Stock tip: invest in adult diaper companies, what with the soiling of undergarments going on about radiation levels in the US.
I’ve run across a number of stories about the worries and the run on iodine tablets, and then saw the California radiation monitoring map which led me to the EPA site. They give radiation levels for select cities, but don’t tell you what the expected background levels are, so all you have is the assurance that the detected levels are small. However, the EPA has set up a section dedicated to the Japan accident, which includes a map with the most recent data for all of their monitoring sites. I eventually found how to get historical data — you click on “Query View” over in the left column — and looked to see what I could find.
I chose Eureka, CA because it’s on the West Coast and I was excited to have found the database, and the beta count rate because that would be indicative of having fallout reach the US; many fission products are beta-emitters. (The gamma data is divided into energy bins, and would have taken longer to analyze.)
Here’s what the radiation levels look like, starting with March 10, up through a half-day’s worth of data on the 25th.
The earthquake happened in Japan on the 11th at 0542 UTC. You might think the first spike, on the 11th, might be caused by the quake/tsunami, but the cooling problems didn’t happen until about 8 hours had elapsed and it would take several days for any fallout to reach California. If you really think that either peak is significant, all you have to do is go into the database and look at a larger data set.
This graph goes back to early February. The two peaks shown on the first graph are near points 750 and 1000. We can see that the radiation levels are showing no unusual behavior.
Because the EPA has labeled levels coming from specific isotopes I have to assume that’s by looking at the spectrum, and they give numbers that are much less than a picoCurie per cubic meter. One Curie is 3.7 x 10^10 decays per second (based on the activity of a gram of Radium-226), which means that a picoCurie is about 2 decays per minute. The EPA isn’t clear that the numbers it gives for gross beta counts are for a cubic meter or a larger volume, but I think it has to be, because 0.0017 pCi (the Anaheim Cs-137 activity) is only about a quarter of a decay per hour, so I imagine they sample a much larger volume.

(Dataset entries)
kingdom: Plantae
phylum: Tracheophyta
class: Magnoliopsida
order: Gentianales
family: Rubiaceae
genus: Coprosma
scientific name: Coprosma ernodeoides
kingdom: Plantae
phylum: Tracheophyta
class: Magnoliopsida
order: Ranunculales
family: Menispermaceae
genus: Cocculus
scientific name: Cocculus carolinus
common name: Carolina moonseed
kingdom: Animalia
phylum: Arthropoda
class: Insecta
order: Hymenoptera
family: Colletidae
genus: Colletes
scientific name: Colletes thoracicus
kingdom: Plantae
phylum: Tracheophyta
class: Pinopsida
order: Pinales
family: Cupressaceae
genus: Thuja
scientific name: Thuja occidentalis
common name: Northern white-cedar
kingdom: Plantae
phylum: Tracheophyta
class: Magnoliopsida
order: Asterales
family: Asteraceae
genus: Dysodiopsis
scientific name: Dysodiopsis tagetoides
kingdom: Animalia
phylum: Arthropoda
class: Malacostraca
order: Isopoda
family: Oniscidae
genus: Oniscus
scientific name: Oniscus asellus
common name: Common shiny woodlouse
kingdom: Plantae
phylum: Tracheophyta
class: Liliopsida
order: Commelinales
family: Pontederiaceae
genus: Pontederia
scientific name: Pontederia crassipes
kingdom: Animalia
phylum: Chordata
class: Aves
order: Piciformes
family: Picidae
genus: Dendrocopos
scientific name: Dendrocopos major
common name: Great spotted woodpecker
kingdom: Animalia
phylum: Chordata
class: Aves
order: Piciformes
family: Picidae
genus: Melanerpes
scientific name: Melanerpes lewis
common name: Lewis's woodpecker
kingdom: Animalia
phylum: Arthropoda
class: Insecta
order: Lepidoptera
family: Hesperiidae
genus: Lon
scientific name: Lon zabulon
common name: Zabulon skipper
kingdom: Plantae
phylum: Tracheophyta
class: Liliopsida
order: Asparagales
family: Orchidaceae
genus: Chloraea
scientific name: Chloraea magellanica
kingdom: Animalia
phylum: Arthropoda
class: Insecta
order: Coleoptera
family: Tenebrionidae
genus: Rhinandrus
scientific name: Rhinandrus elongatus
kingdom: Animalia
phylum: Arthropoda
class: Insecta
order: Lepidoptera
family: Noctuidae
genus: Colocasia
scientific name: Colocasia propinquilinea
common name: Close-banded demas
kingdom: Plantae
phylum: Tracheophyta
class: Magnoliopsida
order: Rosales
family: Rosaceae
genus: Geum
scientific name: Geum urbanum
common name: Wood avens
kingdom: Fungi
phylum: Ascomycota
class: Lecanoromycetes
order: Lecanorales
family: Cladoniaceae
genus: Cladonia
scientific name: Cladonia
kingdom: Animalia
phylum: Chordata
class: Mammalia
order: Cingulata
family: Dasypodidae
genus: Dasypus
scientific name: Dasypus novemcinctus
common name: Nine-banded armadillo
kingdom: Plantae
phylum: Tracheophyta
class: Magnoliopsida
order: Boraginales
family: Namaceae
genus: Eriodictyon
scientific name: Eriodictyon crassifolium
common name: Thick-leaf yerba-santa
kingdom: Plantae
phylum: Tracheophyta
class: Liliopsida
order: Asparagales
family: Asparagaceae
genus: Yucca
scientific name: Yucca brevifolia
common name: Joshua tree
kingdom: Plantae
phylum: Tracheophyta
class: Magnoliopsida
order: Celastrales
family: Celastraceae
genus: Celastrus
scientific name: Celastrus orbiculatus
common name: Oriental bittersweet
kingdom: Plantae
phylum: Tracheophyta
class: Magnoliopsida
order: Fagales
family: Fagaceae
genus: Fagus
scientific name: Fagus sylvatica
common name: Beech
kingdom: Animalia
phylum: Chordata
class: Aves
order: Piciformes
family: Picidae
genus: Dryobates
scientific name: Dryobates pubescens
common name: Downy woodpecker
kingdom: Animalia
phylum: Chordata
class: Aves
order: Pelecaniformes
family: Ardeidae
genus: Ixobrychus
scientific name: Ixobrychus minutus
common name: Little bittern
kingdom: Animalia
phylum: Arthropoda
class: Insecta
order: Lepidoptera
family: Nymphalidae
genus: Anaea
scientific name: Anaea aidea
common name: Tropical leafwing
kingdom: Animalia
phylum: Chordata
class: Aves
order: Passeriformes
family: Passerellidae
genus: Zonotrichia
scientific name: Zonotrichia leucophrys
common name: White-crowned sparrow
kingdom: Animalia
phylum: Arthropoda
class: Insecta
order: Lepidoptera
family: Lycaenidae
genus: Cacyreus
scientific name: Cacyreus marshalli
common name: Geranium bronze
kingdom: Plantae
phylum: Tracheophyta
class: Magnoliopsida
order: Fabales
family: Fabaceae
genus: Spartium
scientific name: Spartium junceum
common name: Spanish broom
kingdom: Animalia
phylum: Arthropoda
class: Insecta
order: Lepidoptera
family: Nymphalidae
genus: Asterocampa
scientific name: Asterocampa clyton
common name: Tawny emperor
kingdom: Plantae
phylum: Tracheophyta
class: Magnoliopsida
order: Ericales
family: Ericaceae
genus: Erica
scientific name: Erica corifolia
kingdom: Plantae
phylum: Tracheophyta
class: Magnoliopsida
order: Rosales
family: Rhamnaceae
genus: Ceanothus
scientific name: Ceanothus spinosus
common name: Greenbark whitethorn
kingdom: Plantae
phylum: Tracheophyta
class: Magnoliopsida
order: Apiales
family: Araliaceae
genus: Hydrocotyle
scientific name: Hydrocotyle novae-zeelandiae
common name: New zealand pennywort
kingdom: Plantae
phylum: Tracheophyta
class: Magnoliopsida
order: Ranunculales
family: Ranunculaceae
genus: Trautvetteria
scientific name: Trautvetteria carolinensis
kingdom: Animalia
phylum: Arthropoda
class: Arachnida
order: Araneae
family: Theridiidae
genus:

• [Assigned task]: Reproduce, word for word, the stretch of the radiation-monitoring post above from "I chose Eureka, CA" through "larger data set.".

• [Worked solution]:
I chose Eureka, CA because it’s on the West Coast and I was excited to have found the database, and the beta count rate because that would be indicative of having fallout reach the US; many fission products are beta-emitters. (The gamma data is divided into energy bins, and would have taken longer to analyze.)
Here’s what the radiation levels look like, starting with March 10, up through a half-day’s worth of data on the 25th.
The earthquake happened in Japan on the 11th at 0542 UTC. You might think the first spike, on the 11th, might be caused by the quake/tsunami, but the cooling problems didn’t happen until about 8 hours had elapsed and it would take several days for any fallout to reach California. If you really think that either peak is significant, all you have to do is go into the database and look at a larger data set.